What this task involves.
Write out every record below exactly as given. Leave the pictures out.

○ ○ ○

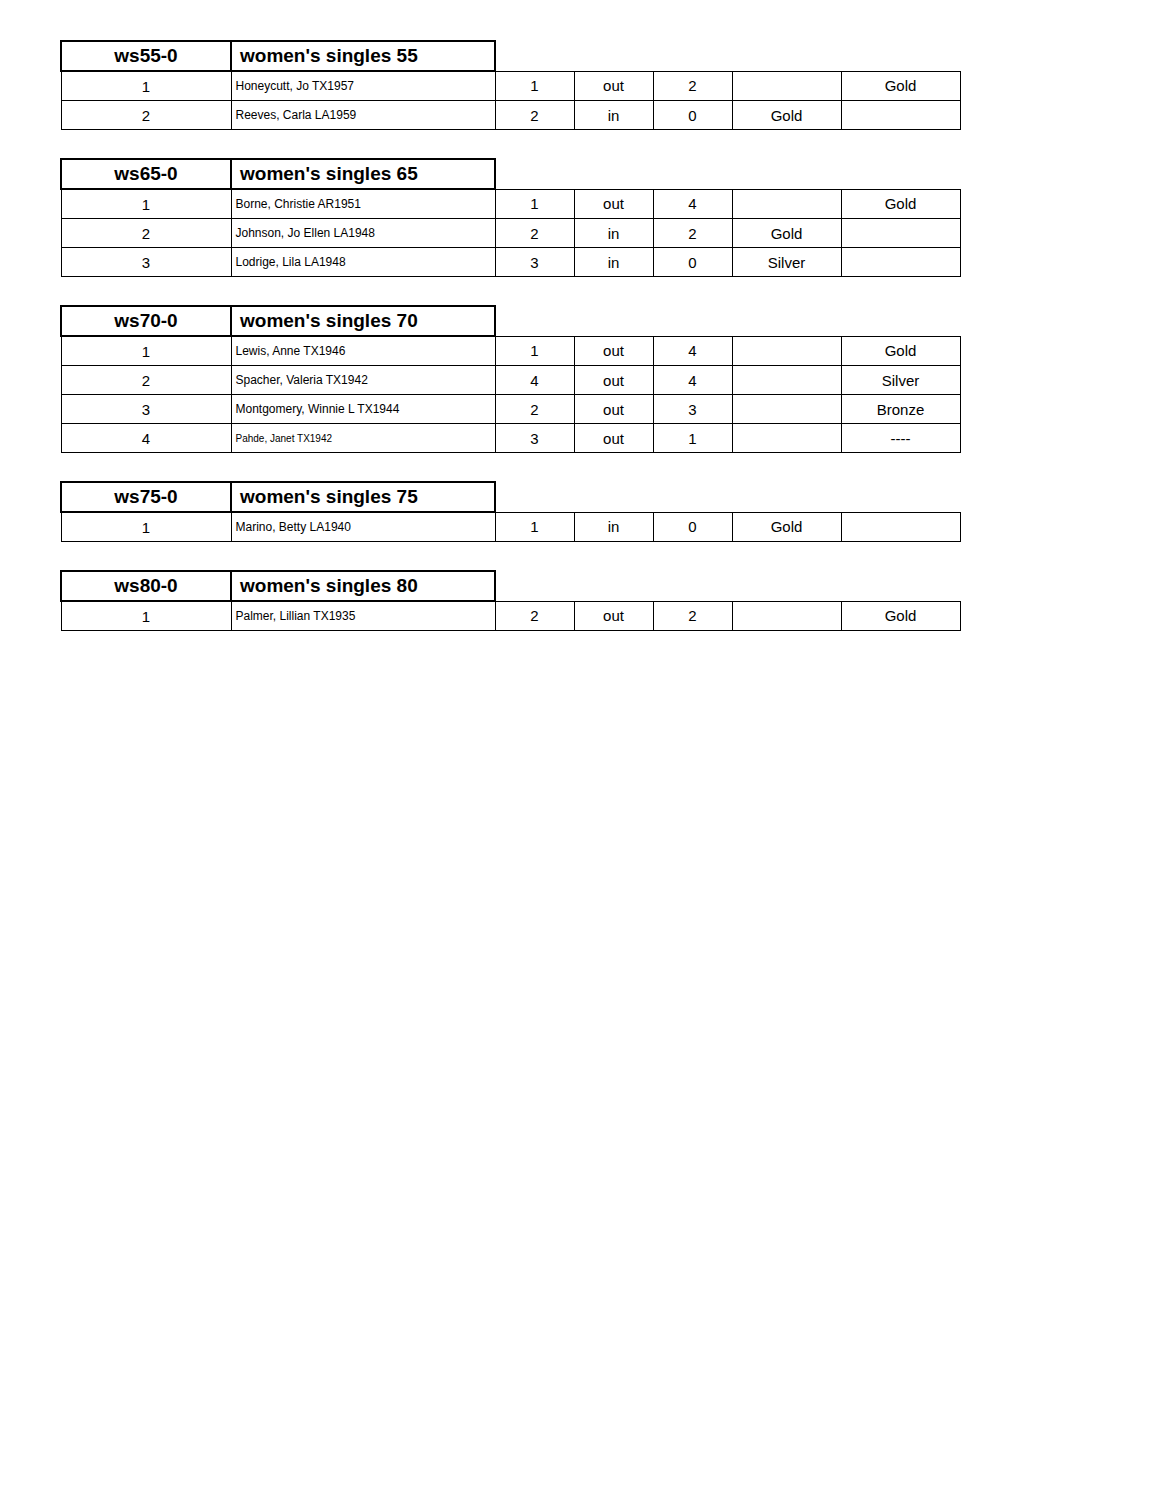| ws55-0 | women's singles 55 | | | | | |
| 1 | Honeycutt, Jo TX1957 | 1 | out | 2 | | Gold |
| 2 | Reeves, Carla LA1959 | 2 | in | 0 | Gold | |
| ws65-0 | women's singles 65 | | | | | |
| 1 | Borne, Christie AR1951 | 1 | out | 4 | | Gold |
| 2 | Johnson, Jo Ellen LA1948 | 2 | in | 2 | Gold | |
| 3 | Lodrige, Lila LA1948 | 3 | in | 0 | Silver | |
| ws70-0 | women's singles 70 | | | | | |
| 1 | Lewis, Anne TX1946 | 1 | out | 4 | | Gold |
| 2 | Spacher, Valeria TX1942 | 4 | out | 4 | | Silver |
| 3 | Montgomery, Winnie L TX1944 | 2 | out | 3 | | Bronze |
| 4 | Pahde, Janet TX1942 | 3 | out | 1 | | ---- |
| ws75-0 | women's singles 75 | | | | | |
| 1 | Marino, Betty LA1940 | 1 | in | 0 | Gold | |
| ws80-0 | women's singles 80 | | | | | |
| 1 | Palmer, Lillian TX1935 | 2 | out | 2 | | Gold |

○ ○ ○

Written answer.
| ws55-0 | women's singles 55 | | | | | |
| 1 | Honeycutt, Jo TX1957 | 1 | out | 2 | | Gold |
| 2 | Reeves, Carla LA1959 | 2 | in | 0 | Gold | |
| ws65-0 | women's singles 65 | | | | | |
| 1 | Borne, Christie AR1951 | 1 | out | 4 | | Gold |
| 2 | Johnson, Jo Ellen LA1948 | 2 | in | 2 | Gold | |
| 3 | Lodrige, Lila LA1948 | 3 | in | 0 | Silver | |
| ws70-0 | women's singles 70 | | | | | |
| 1 | Lewis, Anne TX1946 | 1 | out | 4 | | Gold |
| 2 | Spacher, Valeria TX1942 | 4 | out | 4 | | Silver |
| 3 | Montgomery, Winnie L TX1944 | 2 | out | 3 | | Bronze |
| 4 | Pahde, Janet TX1942 | 3 | out | 1 | | ---- |
| ws75-0 | women's singles 75 | | | | | |
| 1 | Marino, Betty LA1940 | 1 | in | 0 | Gold | |
| ws80-0 | women's singles 80 | | | | | |
| 1 | Palmer, Lillian TX1935 | 2 | out | 2 | | Gold |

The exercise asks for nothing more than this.